If Nauta sticks by Trump, the parties will need to grapple with another vital issue: should Trump and Nauta be tried together or separately? Typically, prosecutors want to try all defendants at once. This is primarily a strategic consideration; the prosecutor usually wants to show the jury the entirety of the criminal scheme, all at once. And part of it is pragmatic; prosecutors don’t want whichever defendant goes second to have the benefit of seeing the witnesses testify in advance. (Plus, take it from me: it’s just a pain in the ass to try essentially the same case multiple times.) I was particularly militant about keeping co-defendants together for trial. I tried five defendants together in one case, and four, three and two defendants together in several others. I once told a judge I wanted to split a 24-defendant case into two groups of 12 each for trial; he rolled his eyes and said something like, “Let’s be realistic here, Mr. Honig.”

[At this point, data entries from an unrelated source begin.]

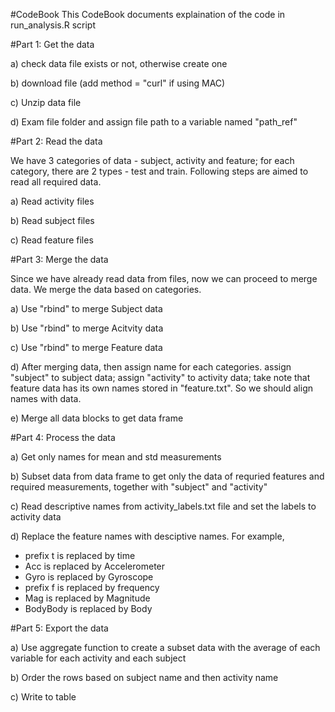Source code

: #CodeBook
This CodeBook documents explaination of the code in run_analysis.R script

#Part 1: Get the data

a) check data file exists or not, otherwise create one

b) download file (add method = "curl" if using MAC)

c) Unzip data file

d) Exam file folder and assign file path to a variable named "path_ref"

#Part 2: Read the data

We have 3 categories of data - subject, activity and feature; for each category, there are 2 types - test and train. Following steps are aimed to read all required data.

a) Read activity files

b) Read subject files

c) Read feature files

#Part 3: Merge the data

Since we have already read data from files, now we can proceed to merge data. We merge the data based on categories.

a) Use "rbind" to merge Subject data

b) Use "rbind" to merge Acitvity data

c) Use "rbind" to merge Feature data

d) After merging data, then assign name for each categories. assign "subject" to subject data; assign "activity" to activity data;
take note that feature data has its own names stored in "feature.txt". So we should align names with data.

e) Merge all data blocks to get data frame

#Part 4: Process the data

a) Get only names for mean and std measurements

b) Subset data from data frame to get only the data of requried features and required measurements, together with "subject" and "activity"

c) Read descriptive names from activity_labels.txt file and set the labels to activity data

d) Replace the feature names with desciptive names. For example,
- prefix t is replaced by time
- Acc is replaced by Accelerometer
- Gyro is replaced by Gyroscope
- prefix f is replaced by frequency
- Mag is replaced by Magnitude
- BodyBody is replaced by Body

#Part 5: Export the data

a) Use aggregate function to create a subset data with the average of each variable for each activity and each subject

b) Order the rows based on subject name and then activity name

c) Write to table


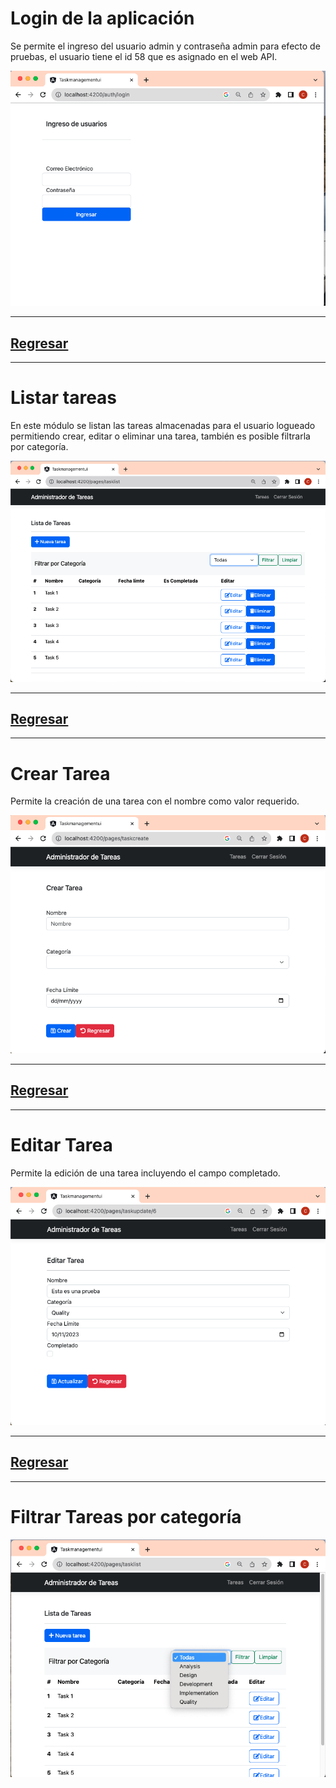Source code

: 
# Login de la aplicación

Se permite el ingreso del usuario admin y contraseña admin para efecto de pruebas, el usuario tiene el id 58 que es asignado en el web API.

![image](ui_login.png)

---
## [Regresar](../README.md)
---

# Listar tareas

En este módulo se listan las tareas almacenadas para el usuario logueado permitiendo crear, editar o eliminar una tarea, también es posible filtrarla por categoría.

![image](ui_listar_tareas.png)

---
## [Regresar](../README.md)
---

# Crear Tarea

Permite la creación de una tarea con el nombre como valor requerido.

![image](ui_crear_tarea.png)

---
## [Regresar](../README.md)
---

# Editar Tarea

Permite la edición de una tarea incluyendo el campo completado.

![image](ui_editar_tarea.png)

---
## [Regresar](../README.md)
---

# Filtrar Tareas por categoría

![image](ui_filtrar_porcategoria.png)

Defendants often, but not always, want to be tried individually. If Nauta has to sit at a trial table next to Trump – a more powerful figure who plainly committed more serious conduct – then he might suffer from what lawyers call “spillover prejudice.” The fear is that the passionate feelings that might be stirred against Trump could essentially infect Nauta too. On the other hand, Nauta might actually want to sit next to Trump at trial so that he’ll look like a mere peon by comparison, deserving of the jury’s sympathy. And, given that the case will be tried in South Florida, Nauta might want to piggyback on Trump’s political popularity there, and hope for at least one holdout juror and a hung jury.

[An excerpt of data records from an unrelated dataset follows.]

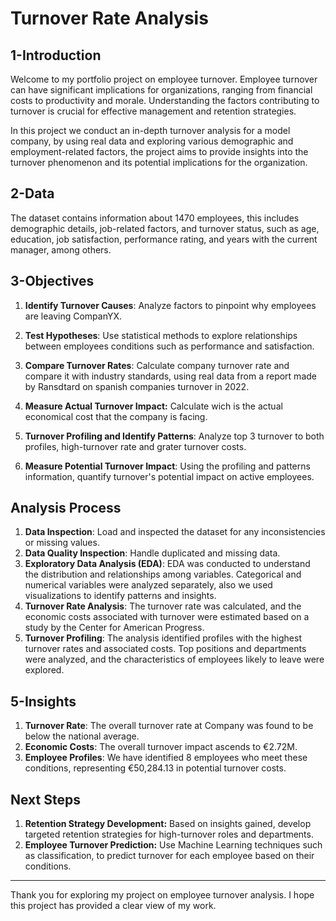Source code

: # Turnover Rate Analysis

## 1-Introduction
Welcome to my portfolio project on employee turnover. Employee turnover can have significant implications for organizations, ranging from financial costs to productivity and morale. Understanding the factors contributing to turnover is crucial for effective management and retention strategies. 

In this project we conduct an in-depth turnover analysis for a model company, by using real data and exploring various demographic and employment-related factors, the project aims to provide insights into the turnover phenomenon and its potential implications for the organization.

## 2-Data
The dataset contains information about 1470 employees, this includes demographic details, job-related factors, and turnover status, such as age, education, job satisfaction, performance rating, and years with the current manager, among others.

## 3-Objectives

1. **Identify Turnover Causes**: Analyze factors to pinpoint why employees are leaving CompanYX.

2. **Test Hypotheses**: Use statistical methods to explore relationships between employees conditions such as performance and satisfaction.

3. **Compare Turnover Rates**: Calculate company turnover rate and compare it with industry standards, using real data from a report made by Ransdtard on spanish companies turnover in 2022.
   
4. **Measure Actual Turnover Impact:** Calculate wich is the actual economical cost that the company is facing.

5. **Turnover Profiling and Identify Patterns**: Analyze top 3 turnover to both profiles, high-turnover rate and grater turnover costs.

7. **Measure Potential Turnover Impact**: Using the profiling and patterns information, quantify turnover's potential impact on active employees.

## Analysis Process
1. **Data Inspection**: Load and inspected the dataset for any inconsistencies or missing values.
2. **Data Quality Inspection**: Handle duplicated and missing data.
3. **Exploratory Data Analysis (EDA)**: EDA was conducted to understand the distribution and relationships among variables. Categorical and numerical variables were analyzed separately, also we used visualizations to identify patterns and insights.
4. **Turnover Rate Analysis**: The turnover rate was calculated, and the economic costs associated with turnover were estimated based on a study by the Center for American Progress.
5. **Turnover Profiling**: The analysis identified profiles with the highest turnover rates and associated costs. Top positions and departments were analyzed, and the characteristics of employees likely to leave were explored.

## 5-Insights
1. **Turnover Rate**: The overall turnover rate at Company was found to be below the national average.
2. **Economic Costs**: The overall turnover impact ascends to €2.72M.
3. **Employee Profiles**: We have identified 8 employees who meet these conditions, representing €50,284.13 in potential turnover costs.

## Next Steps
1. **Retention Strategy Development:** Based on insights gained, develop targeted retention strategies for high-turnover roles and departments.
2. **Employee Turnover Prediction:** Use Machine Learning techniques such as classification, to predict turnover for each employee based on their conditions.

---

Thank you for exploring my project on employee turnover analysis. I hope this project has provided a clear view of my work.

Over just a few days, Nauta went from anonymous body-man to co-defendant in one of the highest-stakes prosecutions our country has ever seen. A hundred years from now, he’ll be the answer to a $2000 Jeopardy clue under “American Firsts”: This diminutive Naval valet was the first person ever to be charged with a crime alongside a former U.S. president. Nauta is the second priority in this case, by miles and miles. But, like all the great “other guys,” he’ll hold outsized influence on the ultimate fate of the headliner.